The Croatian Parliament on Friday marked the 23rd anniversary of the genocide at Srebrenica in eastern Bosnia and Herzegovina, where Bosnian Serb forces under Ratko Mladic massacred over 8,500 Bosniak (Bosnian Muslim) men and boys in July 1995.
Thirty-five newly-identified victims, of whom the youngest was 16 and the oldest 71, will be given a formal burial at the memorial cemetery in Potocari, outside Srebrenica, on July 11.
The chairman of the Bosniak Minority Council in Zagreb, Harun Omerbasic, said that about 1,000 victims of the Srebrenica genocide were still unaccounted-for. He added that this year the Serb leadership of Srebrenica Municipality had presented a high award to Milorad Dodik, the president of Republika Srpska, who persistently denies the genocide.
“I hope that people in these parts have a bright future and that Srebrenica will never happen again,” Omerbasic said.
“The moral obligation of our generation will be fulfilled only after the full truth about this horrible crime is conveyed,” the representative of the Bosniak minority in the Croatian Parliament, Ermina Lekaj Prljaskaj, said.
Mevludin Arslani, representing Mufti Aziz Hasanovic of Zagreb, said that evil prevailed over good in Srebrenica.
“We will never stop speaking about this terrible crime in which evil prevailed over good, in the hope that justice will prevail over evil. If we keep silent, our silence will encourage all those who deny the genocide,” he said.

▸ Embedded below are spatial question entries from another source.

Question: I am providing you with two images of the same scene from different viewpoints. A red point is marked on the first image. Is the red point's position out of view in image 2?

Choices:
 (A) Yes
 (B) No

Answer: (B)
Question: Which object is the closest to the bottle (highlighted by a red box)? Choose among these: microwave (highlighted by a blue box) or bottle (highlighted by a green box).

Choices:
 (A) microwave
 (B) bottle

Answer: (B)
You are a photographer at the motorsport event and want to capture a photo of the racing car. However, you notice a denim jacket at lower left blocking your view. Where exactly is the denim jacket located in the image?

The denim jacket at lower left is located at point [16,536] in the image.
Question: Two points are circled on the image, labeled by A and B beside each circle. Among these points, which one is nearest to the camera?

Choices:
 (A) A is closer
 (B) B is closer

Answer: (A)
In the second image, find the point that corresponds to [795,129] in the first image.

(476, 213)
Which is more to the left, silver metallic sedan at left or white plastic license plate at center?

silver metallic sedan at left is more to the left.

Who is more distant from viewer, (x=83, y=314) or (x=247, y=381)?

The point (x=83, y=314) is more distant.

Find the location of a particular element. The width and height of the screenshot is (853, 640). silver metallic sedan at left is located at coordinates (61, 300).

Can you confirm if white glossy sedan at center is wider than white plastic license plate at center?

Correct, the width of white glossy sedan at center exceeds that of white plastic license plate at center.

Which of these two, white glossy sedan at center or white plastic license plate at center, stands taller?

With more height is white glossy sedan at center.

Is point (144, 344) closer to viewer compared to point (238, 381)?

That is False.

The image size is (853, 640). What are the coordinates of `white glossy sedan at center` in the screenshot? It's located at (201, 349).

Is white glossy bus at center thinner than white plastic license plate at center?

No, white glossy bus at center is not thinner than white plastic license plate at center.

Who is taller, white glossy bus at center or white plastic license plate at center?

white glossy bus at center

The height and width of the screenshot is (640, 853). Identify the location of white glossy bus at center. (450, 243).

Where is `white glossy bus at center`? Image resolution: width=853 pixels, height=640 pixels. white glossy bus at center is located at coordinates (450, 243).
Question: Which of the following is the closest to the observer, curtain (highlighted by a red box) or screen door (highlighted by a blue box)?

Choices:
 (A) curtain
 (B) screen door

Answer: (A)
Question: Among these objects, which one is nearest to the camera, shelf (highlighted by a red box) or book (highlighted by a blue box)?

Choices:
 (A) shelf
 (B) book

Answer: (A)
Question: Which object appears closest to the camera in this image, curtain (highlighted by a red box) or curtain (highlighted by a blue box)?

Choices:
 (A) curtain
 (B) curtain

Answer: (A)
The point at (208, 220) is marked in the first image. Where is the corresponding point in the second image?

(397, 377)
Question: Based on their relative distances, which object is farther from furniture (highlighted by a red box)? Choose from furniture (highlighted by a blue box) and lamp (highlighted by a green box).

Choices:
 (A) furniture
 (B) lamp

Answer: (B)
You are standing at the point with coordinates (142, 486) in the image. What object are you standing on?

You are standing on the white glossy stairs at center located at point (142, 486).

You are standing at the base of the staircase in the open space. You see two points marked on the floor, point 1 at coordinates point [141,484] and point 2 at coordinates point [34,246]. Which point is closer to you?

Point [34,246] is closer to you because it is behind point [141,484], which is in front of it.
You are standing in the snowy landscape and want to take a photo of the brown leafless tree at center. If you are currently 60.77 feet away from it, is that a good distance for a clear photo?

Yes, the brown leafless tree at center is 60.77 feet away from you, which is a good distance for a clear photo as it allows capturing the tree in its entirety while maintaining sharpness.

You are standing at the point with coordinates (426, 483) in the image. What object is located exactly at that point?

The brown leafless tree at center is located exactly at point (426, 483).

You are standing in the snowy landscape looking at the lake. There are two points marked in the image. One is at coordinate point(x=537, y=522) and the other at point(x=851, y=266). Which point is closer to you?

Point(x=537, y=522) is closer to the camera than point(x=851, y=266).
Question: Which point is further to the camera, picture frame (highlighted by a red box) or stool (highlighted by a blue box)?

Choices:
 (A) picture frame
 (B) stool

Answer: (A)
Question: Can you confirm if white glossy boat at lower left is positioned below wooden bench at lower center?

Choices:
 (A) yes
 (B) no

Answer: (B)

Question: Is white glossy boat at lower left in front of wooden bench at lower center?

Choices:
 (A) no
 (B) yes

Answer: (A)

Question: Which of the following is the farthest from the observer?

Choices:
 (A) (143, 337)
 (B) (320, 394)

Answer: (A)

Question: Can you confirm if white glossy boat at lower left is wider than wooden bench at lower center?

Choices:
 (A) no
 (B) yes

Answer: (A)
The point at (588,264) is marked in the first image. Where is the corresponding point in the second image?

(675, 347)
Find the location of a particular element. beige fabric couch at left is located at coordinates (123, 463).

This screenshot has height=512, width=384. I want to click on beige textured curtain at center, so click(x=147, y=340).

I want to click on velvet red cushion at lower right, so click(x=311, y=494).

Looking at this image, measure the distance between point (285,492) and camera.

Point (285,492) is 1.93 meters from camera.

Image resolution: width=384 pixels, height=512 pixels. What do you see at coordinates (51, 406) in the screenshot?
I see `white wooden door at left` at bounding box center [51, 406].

Arslani called on genocide deniers to face the truth “as the only way to build mutual trust.”
Parliament Speaker Gordan Jandrokovic said that every year remembrance of Srebrenica reopened the old wounds and revived the indelible pain and suffering of survivors.
“Today’s memorial is not and must not be only symbolic. It must also be our confirmation that we have drawn a lesson and that we have a clear message for young generations. Srebrenica should not have happened, yet it did. Vukovar, Skabrnja and all other crimes should not have happened, and yet they did. The victims of aggression on Croatia and on Bosnia and Herzegovina, as any war, must remain in our collective memory as a lasting reminder of how human dignity can suddenly, quickly and tragically, because of prejudice and intolerance, turn into an abyss of intolerant cruelty. Europe already witnessed that in the last century. Let’s not forget the Holocaust. Fifty years later, genocide happened again,” Jandrokovic said.
“Only by accepting the truth and what happened in the past can we build the future. Only by punishing those who committed war crimes can we obtain justice and help survivors heal their wounds. Only if we call evil by its true name can we find the strength to resist it and turn to the future, without forgetting our past. … Through collective and responsible action in uncovering the truth and achieving justice we can ensure that our generation is the last to witness a war, and that should be a lesson to us,” Jandrokovic concluded.